IN RE: THOMAS W. STANTON

S.J.C. Order of Term Suspension entered by Justice Sosman on November 9, 2004, with an effective date of December 9, 2004.1

SUMMARY2

The respondent’s wife, a real estate broker, referred “Charles” to him in April, 2000. Charles desired to sell the house that had been owned by his late mother at the time of her death in 1997. A 1995 will nominated Charles as executor and left the bulk of the estate to him.

The respondent agreed to probate the estate and to assist in selling the house. He duly filed a petition that the 1995 will be allowed and that Charles be appointed as executor. As required, the petition identified the heirs at law of Charles’ mother: Charles and four children of Charles’ deceased sister. However, there was a delay in docketing the petition in the Probate Court. Before the petition was docketed, Charles, purporting to act as executor of the estate, signed a purchase and sale agreement for his mother’s house.

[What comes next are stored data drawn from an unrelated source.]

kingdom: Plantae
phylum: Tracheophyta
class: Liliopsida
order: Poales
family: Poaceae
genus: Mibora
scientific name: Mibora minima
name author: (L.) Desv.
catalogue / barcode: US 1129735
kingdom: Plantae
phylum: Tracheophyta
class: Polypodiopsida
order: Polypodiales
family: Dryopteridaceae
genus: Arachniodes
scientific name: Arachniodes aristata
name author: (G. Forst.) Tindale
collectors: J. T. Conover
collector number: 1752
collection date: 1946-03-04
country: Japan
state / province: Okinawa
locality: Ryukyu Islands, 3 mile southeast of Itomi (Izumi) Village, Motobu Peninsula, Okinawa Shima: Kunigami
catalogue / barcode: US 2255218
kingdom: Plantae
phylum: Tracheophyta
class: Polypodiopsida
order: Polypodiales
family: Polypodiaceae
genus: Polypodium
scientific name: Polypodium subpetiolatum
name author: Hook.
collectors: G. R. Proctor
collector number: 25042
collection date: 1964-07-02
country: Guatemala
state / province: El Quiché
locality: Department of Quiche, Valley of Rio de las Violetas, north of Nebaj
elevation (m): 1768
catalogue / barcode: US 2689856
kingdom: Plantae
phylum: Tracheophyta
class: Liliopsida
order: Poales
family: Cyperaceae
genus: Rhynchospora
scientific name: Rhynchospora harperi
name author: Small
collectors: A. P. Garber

On the scheduled closing date, the respondent appeared with Charles. Although he knew that the will had not been allowed and that Charles had not been appointed executor, he drafted and permitted Charles to sign a no-tax-due affidavit that identified Charles as “executor of the estate” of his mother. The respondent also prepared and permitted Charles to sign a deed that identified Charles as “Executor under the Will of [his mother], (Suffolk County Probate #97-P----).” The respondent attested to Charles’ signature on both instruments and affixed his notary seal. The sale was concluded and the proceeds of the sale delivered to Charles. The respondent’s wife received a broker’s commission.

A citation had been issued by the Probate Court and sent to the respondent shortly before the scheduled closing date. He did not, however, publish or serve the citation until eight days after the closing. When he served the citation on the children of Charles’ deceased sister, two of them promptly filed objections to the allowance of the will and to the appointment of Charles as executor. After hearing, the Probate Court ruled that the 1995 will had been procured by undue influence. A 1992 will, under which the children of Charles’ sister shared equally with Charles, was allowed. Charles was not appointed executor.

After protracted proceedings in the Probate Court, a resolution was reached whereby the sale of the house was confirmed. Charles delivered the proceeds of the sale to the estate to be distributed according to the 1992 will.

The respondent had no intent to defraud. He did not anticipate that the will would be challenged and believed that Charles would be appointed executor as a matter of routine. He expected that Charles’ actions before his appointment could be ratified afterward. Nevertheless, he knowingly made a false statement of material fact in violation of Mass. R. Prof. C. 4.1. His wife’s financial interest in the completion of the sale also gave rise to a conflict of interest in violation of Mass. R. Prof. C. 1.7. The respondent acknowledged his misconduct and agreed to a suspension from practice for six months and one day.

1 The complete Order of the Court is available by contacting the Clerk of the Supreme Judicial Court for Suffolk County.

2 Compiled by the Board of Bar Overseers based on the record before the Court.